[[ Source material open ]]
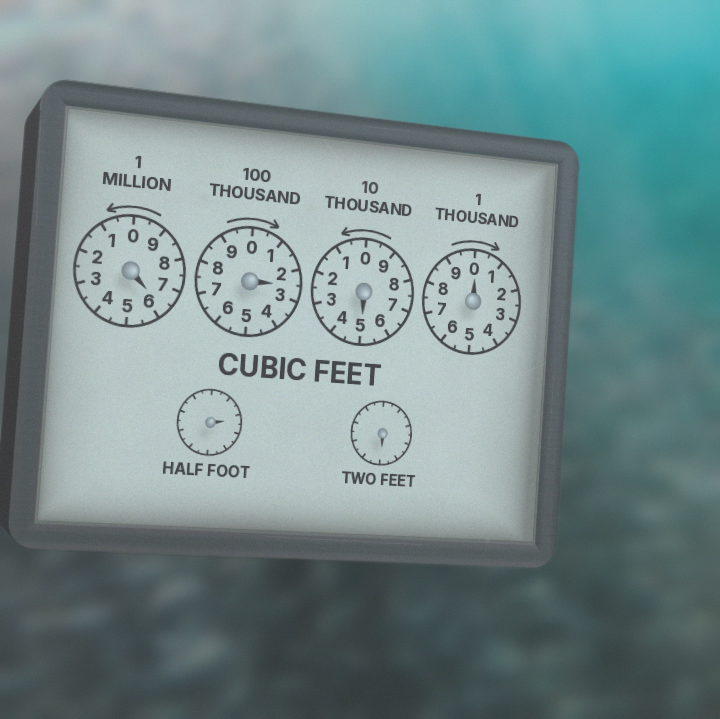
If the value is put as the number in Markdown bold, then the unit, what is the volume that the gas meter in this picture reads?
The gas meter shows **625000** ft³
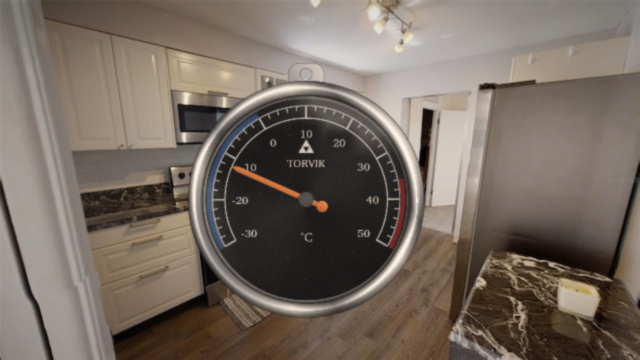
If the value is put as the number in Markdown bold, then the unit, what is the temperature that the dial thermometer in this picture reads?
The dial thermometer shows **-12** °C
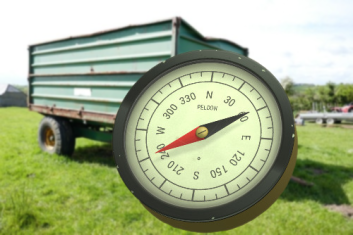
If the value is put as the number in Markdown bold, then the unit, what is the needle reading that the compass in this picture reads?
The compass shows **240** °
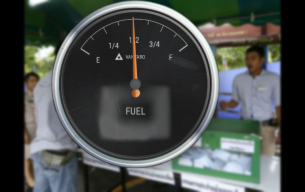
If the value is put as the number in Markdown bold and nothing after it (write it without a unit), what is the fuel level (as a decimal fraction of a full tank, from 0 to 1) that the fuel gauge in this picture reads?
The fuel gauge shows **0.5**
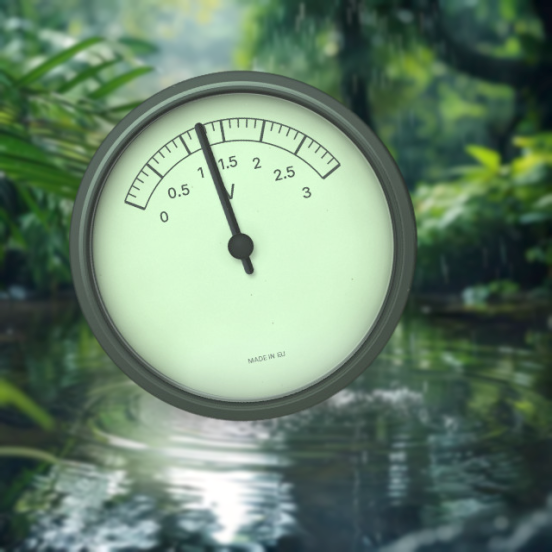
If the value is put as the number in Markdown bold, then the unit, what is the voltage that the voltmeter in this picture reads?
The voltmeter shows **1.25** V
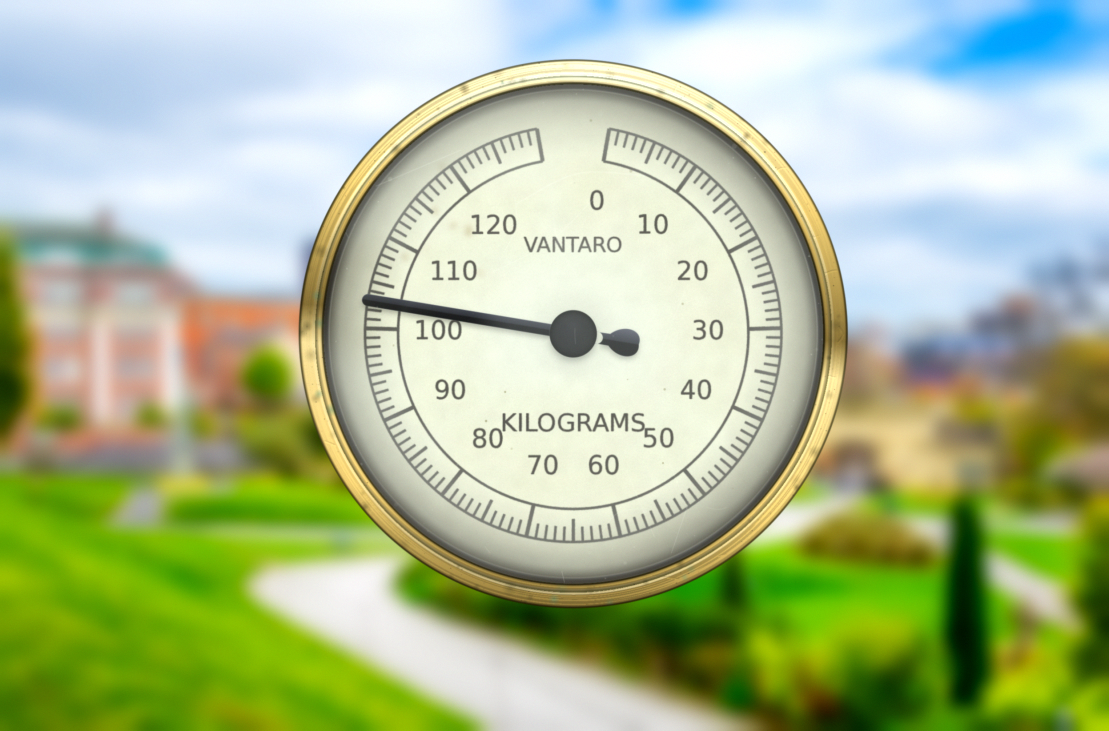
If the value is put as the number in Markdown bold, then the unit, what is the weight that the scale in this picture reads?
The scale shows **103** kg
[[ Source material closed ]]
** What to produce **
Could you return every line of the entries above, word for word, with the pictures left out?

** Task answer **
If the value is put as the number in Markdown bold, then the unit, what is the volume that the gas meter in this picture reads?
The gas meter shows **625000** ft³
If the value is put as the number in Markdown bold, then the unit, what is the temperature that the dial thermometer in this picture reads?
The dial thermometer shows **-12** °C
If the value is put as the number in Markdown bold, then the unit, what is the needle reading that the compass in this picture reads?
The compass shows **240** °
If the value is put as the number in Markdown bold and nothing after it (write it without a unit), what is the fuel level (as a decimal fraction of a full tank, from 0 to 1) that the fuel gauge in this picture reads?
The fuel gauge shows **0.5**
If the value is put as the number in Markdown bold, then the unit, what is the voltage that the voltmeter in this picture reads?
The voltmeter shows **1.25** V
If the value is put as the number in Markdown bold, then the unit, what is the weight that the scale in this picture reads?
The scale shows **103** kg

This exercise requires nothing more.